-- start of SUPPLIED MATERIAL --

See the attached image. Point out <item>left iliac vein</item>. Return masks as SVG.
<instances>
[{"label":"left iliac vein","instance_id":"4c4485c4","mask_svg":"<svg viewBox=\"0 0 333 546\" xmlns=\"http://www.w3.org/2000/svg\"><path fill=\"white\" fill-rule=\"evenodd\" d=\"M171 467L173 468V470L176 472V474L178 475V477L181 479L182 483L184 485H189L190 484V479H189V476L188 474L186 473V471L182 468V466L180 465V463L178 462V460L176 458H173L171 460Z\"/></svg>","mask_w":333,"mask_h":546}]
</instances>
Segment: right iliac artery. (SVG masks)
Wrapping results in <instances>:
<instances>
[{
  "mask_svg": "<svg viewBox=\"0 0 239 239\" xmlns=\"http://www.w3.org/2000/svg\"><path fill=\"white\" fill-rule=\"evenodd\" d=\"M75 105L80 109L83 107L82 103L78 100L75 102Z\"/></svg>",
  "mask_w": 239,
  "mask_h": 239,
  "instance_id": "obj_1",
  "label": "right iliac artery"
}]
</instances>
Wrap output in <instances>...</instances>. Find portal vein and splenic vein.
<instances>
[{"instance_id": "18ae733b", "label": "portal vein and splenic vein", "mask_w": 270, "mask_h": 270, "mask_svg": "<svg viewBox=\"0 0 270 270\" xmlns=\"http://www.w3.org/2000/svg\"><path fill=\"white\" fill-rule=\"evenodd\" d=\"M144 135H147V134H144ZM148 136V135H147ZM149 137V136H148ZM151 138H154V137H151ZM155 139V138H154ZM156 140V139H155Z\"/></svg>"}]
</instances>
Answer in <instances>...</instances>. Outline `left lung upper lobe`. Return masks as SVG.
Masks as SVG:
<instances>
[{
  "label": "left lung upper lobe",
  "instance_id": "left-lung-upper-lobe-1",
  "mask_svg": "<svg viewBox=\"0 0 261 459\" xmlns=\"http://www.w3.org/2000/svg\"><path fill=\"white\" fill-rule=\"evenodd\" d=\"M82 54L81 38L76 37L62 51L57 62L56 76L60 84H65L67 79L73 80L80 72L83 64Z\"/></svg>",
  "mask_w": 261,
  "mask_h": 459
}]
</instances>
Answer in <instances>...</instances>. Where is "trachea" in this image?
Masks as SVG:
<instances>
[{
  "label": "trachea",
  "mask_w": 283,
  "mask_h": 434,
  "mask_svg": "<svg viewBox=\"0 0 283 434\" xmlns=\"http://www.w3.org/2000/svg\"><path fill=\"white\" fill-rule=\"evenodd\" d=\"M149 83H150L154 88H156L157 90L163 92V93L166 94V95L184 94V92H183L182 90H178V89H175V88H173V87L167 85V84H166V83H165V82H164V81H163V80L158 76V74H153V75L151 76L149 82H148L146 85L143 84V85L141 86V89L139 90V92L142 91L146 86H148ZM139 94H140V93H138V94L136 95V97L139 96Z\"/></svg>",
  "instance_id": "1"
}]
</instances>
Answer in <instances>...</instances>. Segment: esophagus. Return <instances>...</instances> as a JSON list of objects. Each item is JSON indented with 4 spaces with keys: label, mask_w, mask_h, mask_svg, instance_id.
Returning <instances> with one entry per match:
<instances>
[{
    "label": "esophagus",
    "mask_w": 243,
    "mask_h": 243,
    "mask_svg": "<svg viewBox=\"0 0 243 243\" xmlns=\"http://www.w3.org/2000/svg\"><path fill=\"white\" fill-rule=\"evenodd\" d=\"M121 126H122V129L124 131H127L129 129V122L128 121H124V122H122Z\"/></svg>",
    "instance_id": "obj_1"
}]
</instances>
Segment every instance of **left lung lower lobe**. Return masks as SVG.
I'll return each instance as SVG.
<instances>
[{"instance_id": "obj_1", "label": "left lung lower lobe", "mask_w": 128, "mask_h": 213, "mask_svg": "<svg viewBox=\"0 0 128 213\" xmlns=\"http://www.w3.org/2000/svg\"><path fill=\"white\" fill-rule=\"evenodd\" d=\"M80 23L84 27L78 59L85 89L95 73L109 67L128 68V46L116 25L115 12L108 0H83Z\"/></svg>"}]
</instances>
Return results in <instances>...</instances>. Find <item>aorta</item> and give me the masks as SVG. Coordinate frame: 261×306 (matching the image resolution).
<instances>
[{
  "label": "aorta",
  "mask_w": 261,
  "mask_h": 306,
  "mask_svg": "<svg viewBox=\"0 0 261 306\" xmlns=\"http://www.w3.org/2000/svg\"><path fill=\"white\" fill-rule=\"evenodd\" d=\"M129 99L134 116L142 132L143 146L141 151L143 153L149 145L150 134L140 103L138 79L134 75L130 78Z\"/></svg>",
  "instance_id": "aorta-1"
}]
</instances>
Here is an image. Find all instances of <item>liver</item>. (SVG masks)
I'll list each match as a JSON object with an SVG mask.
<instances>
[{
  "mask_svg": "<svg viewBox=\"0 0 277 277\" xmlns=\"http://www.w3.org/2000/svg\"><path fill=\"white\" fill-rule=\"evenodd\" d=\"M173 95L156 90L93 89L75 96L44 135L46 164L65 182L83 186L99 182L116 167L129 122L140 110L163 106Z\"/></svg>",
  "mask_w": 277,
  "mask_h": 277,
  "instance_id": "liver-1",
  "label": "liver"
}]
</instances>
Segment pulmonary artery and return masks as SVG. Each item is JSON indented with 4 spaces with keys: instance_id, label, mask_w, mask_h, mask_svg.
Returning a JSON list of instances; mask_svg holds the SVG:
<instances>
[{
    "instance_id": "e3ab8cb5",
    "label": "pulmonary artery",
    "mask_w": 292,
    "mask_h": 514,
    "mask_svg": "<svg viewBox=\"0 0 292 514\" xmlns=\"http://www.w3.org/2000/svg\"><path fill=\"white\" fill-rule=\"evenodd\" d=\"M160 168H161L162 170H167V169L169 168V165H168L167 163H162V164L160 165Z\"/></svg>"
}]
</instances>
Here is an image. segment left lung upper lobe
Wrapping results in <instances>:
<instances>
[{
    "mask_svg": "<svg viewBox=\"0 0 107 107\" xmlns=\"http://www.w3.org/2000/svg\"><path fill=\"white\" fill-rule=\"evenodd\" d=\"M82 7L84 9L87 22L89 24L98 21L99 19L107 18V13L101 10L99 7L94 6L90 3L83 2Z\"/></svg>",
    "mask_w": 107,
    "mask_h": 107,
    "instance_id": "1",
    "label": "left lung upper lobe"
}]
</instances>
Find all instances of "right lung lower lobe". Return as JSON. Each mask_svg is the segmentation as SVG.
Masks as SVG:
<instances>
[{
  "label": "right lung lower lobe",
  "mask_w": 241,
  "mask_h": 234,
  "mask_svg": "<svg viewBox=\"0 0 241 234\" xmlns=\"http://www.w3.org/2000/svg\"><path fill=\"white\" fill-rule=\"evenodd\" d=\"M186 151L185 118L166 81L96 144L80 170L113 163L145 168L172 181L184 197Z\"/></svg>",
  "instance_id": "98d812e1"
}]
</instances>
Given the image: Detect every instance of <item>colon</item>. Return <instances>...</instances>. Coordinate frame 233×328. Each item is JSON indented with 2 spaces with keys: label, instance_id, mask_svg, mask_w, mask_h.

-- end of SUPPLIED MATERIAL --

Pull out every line of the entries above that contains the string "frame", treating uppercase and lowercase letters as different.

Return results in <instances>...</instances>. Find <item>aorta</item> and give me the masks as SVG. Coordinate frame: 261×306 (matching the image resolution).
Given the image: Detect every instance of <item>colon</item>. Return <instances>...</instances>. Coordinate frame 233×328. Each item is JSON indented with 2 spaces with keys: label, instance_id, mask_svg, mask_w, mask_h.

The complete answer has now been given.